Obviously I don't know the calibration algorithm being used - just the principle - but in that context we can probably assume that the FC is expecting a fixed magnetic field in the earth frame of reference (which should be just the earth's magnetic field) and a fixed magnetic field in the IMU (aircraft) frame of reference that will be different but constant at each of the magnetometer locations.
If that is the case (which is the ideal condition for a calibration) then taking the measured magnetic field vector as a function of orientation at each magnetometer, the FC should be able to decompose that to a linear combination of the two fields in the two frames of reference and store the field due to the aircraft for subtraction from the measured field in flight. That would be a good calibration.

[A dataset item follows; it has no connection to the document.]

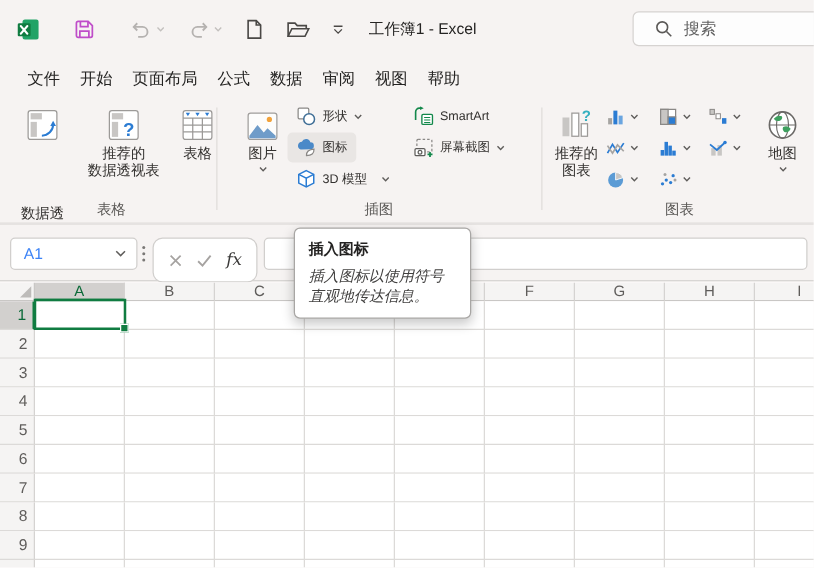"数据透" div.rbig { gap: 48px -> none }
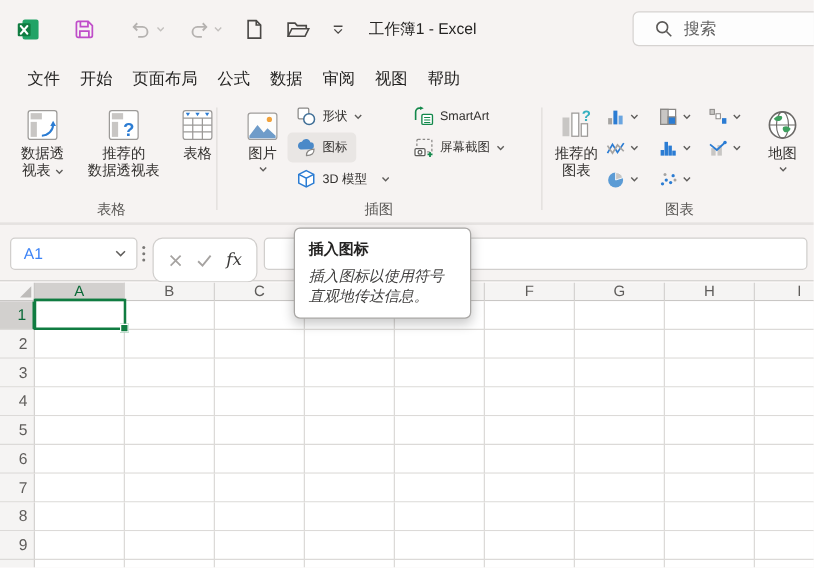"fx" .fxgroup { border-radius: 8px -> 3px; height: 36px -> 26px }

If there are other magnetic field components that are neither fixed in the aircraft or the earth frame of reference, such as something magnetized being worn by the person calibrating that moves during the process, or a locally-generated field (such as a nearby vehicle or speaker magnet) that varies enough with position that the vector at the magnetometers changes as the aircraft is rotated, then there should be no unique linear combination of two fields in different FORs that account for the measured data, so that should be detectable as a bad calibration.

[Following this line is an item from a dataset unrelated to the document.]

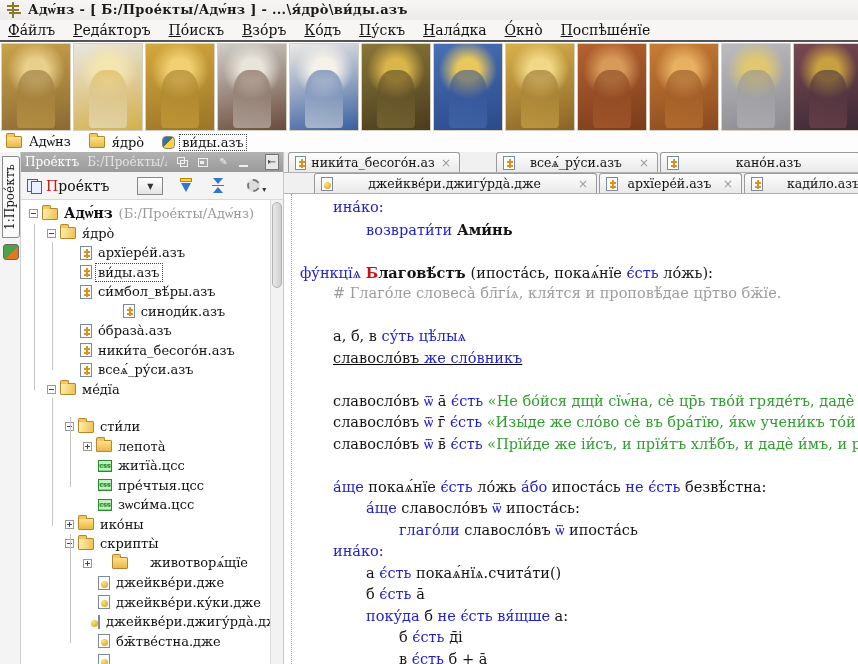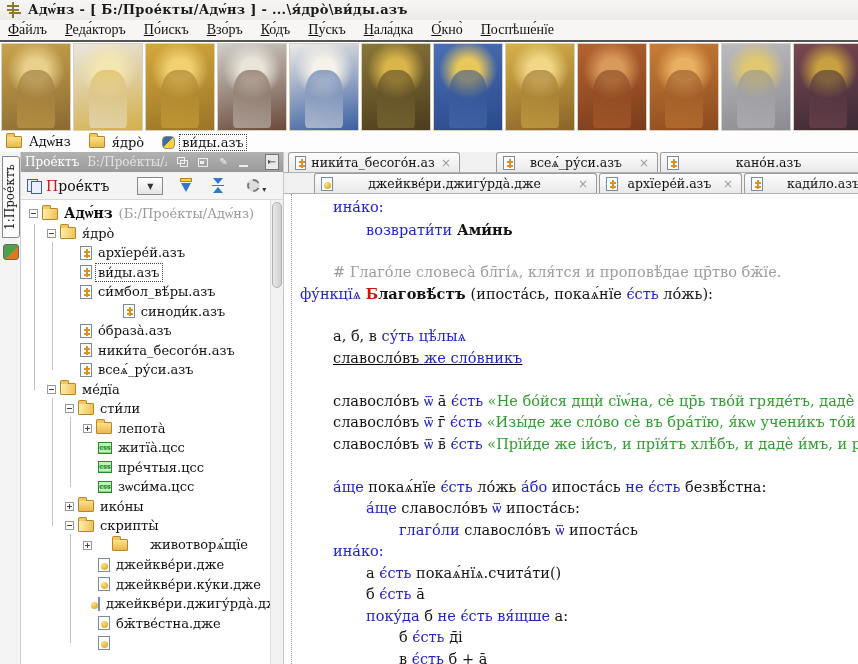"Фа́йлъ" .menu-item { font-family: Liberation Serif, serif -> none }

In other words I think that your example, above, is likely a correct interpretation of the situation, and that is also consistent with
@BudWalker's hypothesis that, in general, a calibration in a locally non-uniform distorted field will fail. The corollary of that is that a calibration in a locally uniform distorted field should succeed, but that would be fine because the FC is not interested in characterizing the field in the earth FOR - only the one in the aircraft FOR.